> _Directions for this task_
From the material below, return every line that includes "Company".

════════════════════

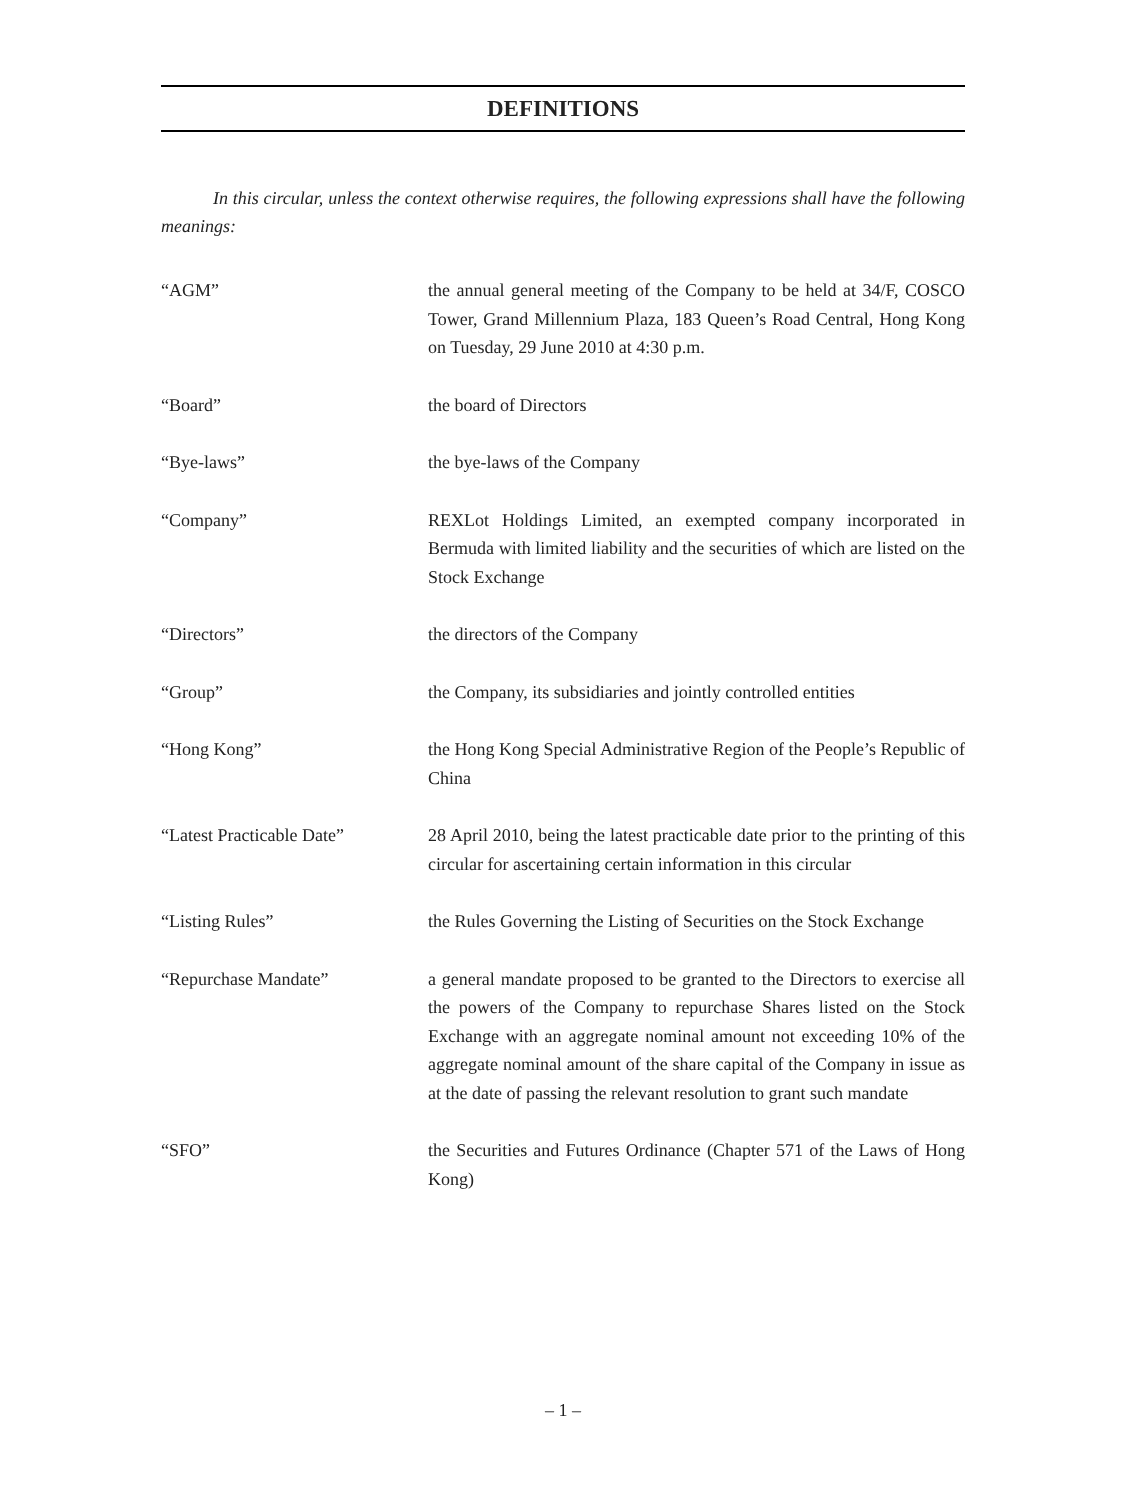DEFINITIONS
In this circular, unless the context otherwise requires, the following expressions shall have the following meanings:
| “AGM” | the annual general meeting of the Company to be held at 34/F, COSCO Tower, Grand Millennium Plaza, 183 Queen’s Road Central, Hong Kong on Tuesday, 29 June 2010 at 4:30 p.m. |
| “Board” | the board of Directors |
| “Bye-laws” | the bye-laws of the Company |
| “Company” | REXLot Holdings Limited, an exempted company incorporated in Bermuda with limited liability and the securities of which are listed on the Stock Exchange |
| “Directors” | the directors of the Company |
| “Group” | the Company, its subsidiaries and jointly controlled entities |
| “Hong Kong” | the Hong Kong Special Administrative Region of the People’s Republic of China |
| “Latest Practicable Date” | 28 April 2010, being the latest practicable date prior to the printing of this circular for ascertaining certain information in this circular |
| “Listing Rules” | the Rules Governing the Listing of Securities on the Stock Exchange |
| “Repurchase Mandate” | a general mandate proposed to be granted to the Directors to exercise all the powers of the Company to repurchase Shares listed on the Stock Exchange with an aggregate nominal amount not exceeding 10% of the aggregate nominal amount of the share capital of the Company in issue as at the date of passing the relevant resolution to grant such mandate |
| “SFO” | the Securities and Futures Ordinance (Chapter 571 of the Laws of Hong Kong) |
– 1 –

════════════════════

> _Result below_
| “AGM” | the annual general meeting of the Company to be held at 34/F, COSCO Tower, Grand Millennium Plaza, 183 Queen’s Road Central, Hong Kong on Tuesday, 29 June 2010 at 4:30 p.m. |
| “Bye-laws” | the bye-laws of the Company |
| “Company” | REXLot Holdings Limited, an exempted company incorporated in Bermuda with limited liability and the securities of which are listed on the Stock Exchange |
| “Directors” | the directors of the Company |
| “Group” | the Company, its subsidiaries and jointly controlled entities |
| “Repurchase Mandate” | a general mandate proposed to be granted to the Directors to exercise all the powers of the Company to repurchase Shares listed on the Stock Exchange with an aggregate nominal amount not exceeding 10% of the aggregate nominal amount of the share capital of the Company in issue as at the date of passing the relevant resolution to grant such mandate |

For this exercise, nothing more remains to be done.